Required actions »
1 – Condense the paragraph of the garden watering tips that begins "According to Greywater Action, the easiest way" into a single shorter sentence that keeps its main facts.
2 – In the garden watering tips, transcribe everything from "According to Greywater Action, the" down to "preventing water evaporation.".

Quoted text »
'''
This one might sound odd, but nappies can also be a good source of plant water.

Mr Newcombe said: “Nappies, believe it or not, contain a water absorbent gel or crystals that can be used to absorb water in planters, hanging baskets and pots then slowly release it back into the soil. It is comparable to gardening material called perlite.”

Simply rip open the nappy and add the contents into a mixing bowl. Keep adding water until it forms a thick gel, then mix it in equal parts potting soil.

Add this to your plant pots, and you should be good to go.

Use greywater

Greywater refers to the used water from sinks, showers, tubs, and washing machines.

Greywater may contain traces of dirt, food, grease, hair, and certain household cleaning products, according to Greywater Action.

The experts said: “While greywater may look ‘dirty’, it is a safe and even beneficial source of irrigation water in a yard.”

According to Greywater Action, the easiest way to use greywater is to pipe it directly outside. However, it’s important to use plant-friendly household products in the home without high levels of salt, boron, or chlorine bleach when you do this, as these could cause damage.

Add mulch to the ground

Adding soaked mulch to the ground offers a range of benefits, from not only stalling weed growth and protecting the soil but also preventing water evaporation.

To do this, Lawncare Lessons recommended: “Use a layer of newspaper about six pieces thick and on top of the newspaper, place a layer of grass clippings, straw, dried leaves, peat moss, or old hay.”

This will conserve the water in the soil and reduce the number of times it will need to be watered.
'''
Information supplied »
'''
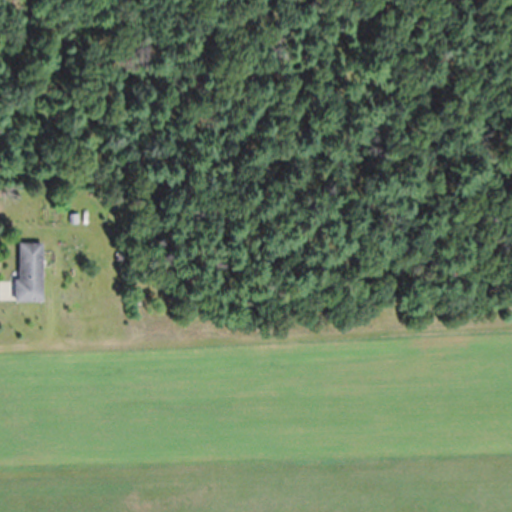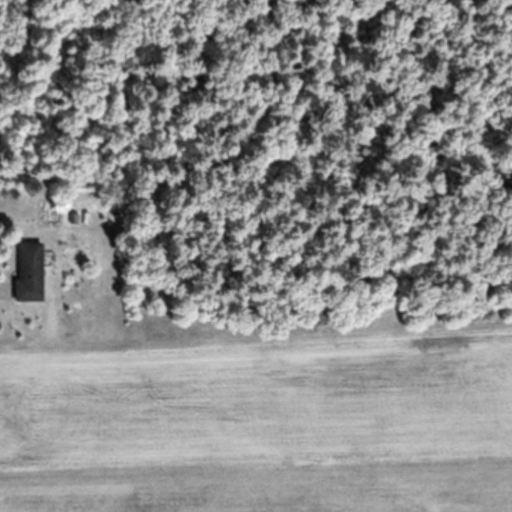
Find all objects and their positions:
'''
Task-by-task outputs »
1 – Greywater Action says piping greywater straight outside is the simplest method, but household products must then be plant-friendly and free of high levels of salt, boron, or chlorine bleach, which could cause damage.

2 –
According to Greywater Action, the easiest way to use greywater is to pipe it directly outside. However, it’s important to use plant-friendly household products in the home without high levels of salt, boron, or chlorine bleach when you do this, as these could cause damage.

Add mulch to the ground

Adding soaked mulch to the ground offers a range of benefits, from not only stalling weed growth and protecting the soil but also preventing water evaporation.